───── Source information

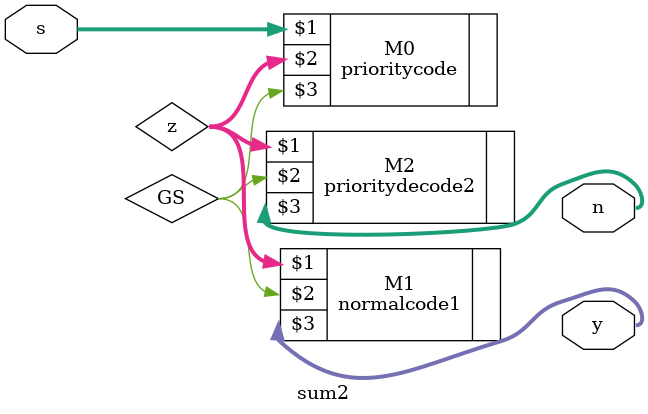
<source format=v>
`timescale 1ns / 1ps


module sum2(
    input [9:0] s,
    output [9:0] y,
    output [6:0] n
    );
   wire  [3:0] z;
   wire GS;
   prioritycode M0(s[9:0],z[3:0],GS);
   normalcode1 M1(z[3:0],GS,y[9:0]);
   prioritydecode2 M2(z[3:0],GS,n[6:0]);
endmodule

</source>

──────────

### [What you are asked to do]
Without the pictures, reproduce every record exactly as it appears above.

### [Solution for this problem]
<source format=v>
`timescale 1ns / 1ps


module sum2(
    input [9:0] s,
    output [9:0] y,
    output [6:0] n
    );
   wire  [3:0] z;
   wire GS;
   prioritycode M0(s[9:0],z[3:0],GS);
   normalcode1 M1(z[3:0],GS,y[9:0]);
   prioritydecode2 M2(z[3:0],GS,n[6:0]);
endmodule

</source>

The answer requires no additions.